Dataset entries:
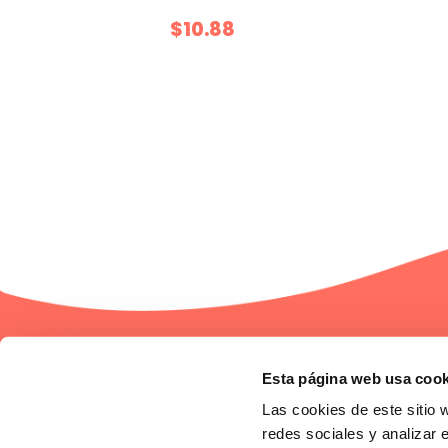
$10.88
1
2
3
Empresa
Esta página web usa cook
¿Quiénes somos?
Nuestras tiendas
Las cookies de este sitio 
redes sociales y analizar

### Task description
Reproduce every line of text in the material above verbatim, leaving out the pictures.

### Expected output
$10.88
1
2
3
Empresa
Esta página web usa cook
¿Quiénes somos?
Nuestras tiendas
Las cookies de este sitio 
redes sociales y analizar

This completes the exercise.